Catalizadores, escenarios y lo que hay que observar
El mercado se encuentra ahora en una situación de espera llena de riesgos. La teoría de la bifurcación es clara, pero su confirmación depende de señales futuras. Los inversores deben estar atentos a tres factores clave que podrían confirmar o desafiar el cronograma de este cambio en el sector de infraestructura.
En primer lugar, busquen evidencia de que los agentes de IA aumentan el volumen de trabajo, en lugar de simplemente reemplazar las tareas existentes. La esencia de la teoría del crecimiento exponencial es que la IA no solo automatiza las tareas, sino que también las intensifica. Si un equipo de marketing utiliza un agente de IA para redactar y enviar mensajes de marketing, el volumen total de trabajo puede triplicarse.
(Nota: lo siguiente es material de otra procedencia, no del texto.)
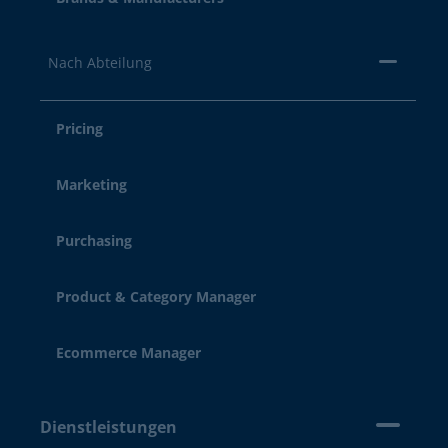
Nach Abteilung
Pricing
Marketing
Purchasing
Product & Category Manager
Ecommerce Manager
Dienstleistungen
Esa única acción genera tres veces más datos, tres veces más necesidades de almacenamiento y tres veces más demanda por parte de la infraestructura necesaria para manejar esos datos. Esto indica que la curva de crecimiento se vuelve más pronunciada. El gasto en infraestructura se transforma de una asignación defensiva en una inversión directa en nuevas actividades comerciales impulsadas por la tecnología de la IA. El mercado recompensará a las empresas cuyos sistemas se vuelvan más valiosos a medida que este volumen de trabajo aumente.
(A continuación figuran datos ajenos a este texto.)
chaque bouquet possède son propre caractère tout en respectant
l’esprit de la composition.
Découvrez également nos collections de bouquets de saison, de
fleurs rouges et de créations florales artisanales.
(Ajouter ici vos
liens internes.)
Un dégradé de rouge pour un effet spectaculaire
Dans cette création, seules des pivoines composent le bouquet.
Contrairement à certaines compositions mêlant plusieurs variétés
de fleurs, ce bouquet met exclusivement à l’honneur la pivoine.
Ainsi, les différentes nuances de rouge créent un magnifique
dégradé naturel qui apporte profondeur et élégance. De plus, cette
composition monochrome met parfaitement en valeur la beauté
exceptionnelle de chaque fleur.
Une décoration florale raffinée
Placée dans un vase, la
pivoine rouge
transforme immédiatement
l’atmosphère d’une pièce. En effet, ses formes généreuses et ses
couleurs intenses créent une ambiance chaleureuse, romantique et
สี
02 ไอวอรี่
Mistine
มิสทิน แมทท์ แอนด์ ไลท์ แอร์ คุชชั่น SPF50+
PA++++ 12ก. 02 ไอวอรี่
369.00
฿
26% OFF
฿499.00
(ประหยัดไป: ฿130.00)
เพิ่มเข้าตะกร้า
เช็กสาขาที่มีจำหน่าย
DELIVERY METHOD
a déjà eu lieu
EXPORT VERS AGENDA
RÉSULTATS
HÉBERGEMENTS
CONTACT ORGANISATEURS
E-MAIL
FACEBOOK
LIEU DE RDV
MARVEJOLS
En segundo lugar, es necesario supervisar la asignación de capital, especialmente en lo que respecta a las inversiones en infraestructuras relacionadas con la inteligencia artificial. Los planes de gastos de Amazon, Alphabet y Meta no son simplemente cifras; son compromisos públicos hacia el crecimiento exponencial.Plan de gastos en IA de 200 mil millones de dólaresSe trata de una apuesta enorme: la demanda de computación y de los recursos necesarios para el almacenamiento de datos superará con creces el costo de su construcción. Estas explosiones en los gastos de capital son el motor industrial que impulsa el cambio de paradigma. Si se produjera un ralentización o una reasignación de esos fondos, sería un signo importante de alerta. Esto indicaría que la curva de adopción es más pronunciada de lo esperado, o que las retribuciones obtenidas no son tan seguras como se imaginaba.
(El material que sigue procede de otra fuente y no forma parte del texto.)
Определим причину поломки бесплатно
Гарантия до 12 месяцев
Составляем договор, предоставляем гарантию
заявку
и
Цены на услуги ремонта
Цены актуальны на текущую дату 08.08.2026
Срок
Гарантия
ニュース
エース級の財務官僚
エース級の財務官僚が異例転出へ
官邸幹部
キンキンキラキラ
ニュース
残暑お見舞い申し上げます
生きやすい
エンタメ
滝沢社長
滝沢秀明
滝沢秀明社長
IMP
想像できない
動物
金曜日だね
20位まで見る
El riesgo principal es que la transición pueda ocurrir más rápido de lo esperado. El mercado ya está anticipando un cambio gradual, pero la curva de obsolescencia para los modelos SaaS vulnerables podría hacer que las márgenes disminuyan de manera abrupta. Si los agentes de IA logran replicar rápidamente las funciones de conjuntos completos de software, las fuentes de ingresos provenientes de las suscripciones, que hasta ahora han sido fundamentales para el crecimiento de las empresas, podrían colapsar antes de que se generen nuevos ingresos provenientes de la infraestructura tecnológica. Esto crea una situación peligrosa: el modelo de negocio antiguo falla, pero el nuevo modelo aún no ha crecido lo suficiente como para llenar ese vacío. La caída de empresas como Wix y Monday.com es el primer signo de este escenario. En resumen, el mercado ya está anticipando este tipo de riesgos, pero lo importante son los indicadores concretos que nos permitan saber si la construcción de la infraestructura tecnológica puede mantenerse al ritmo de este cambio.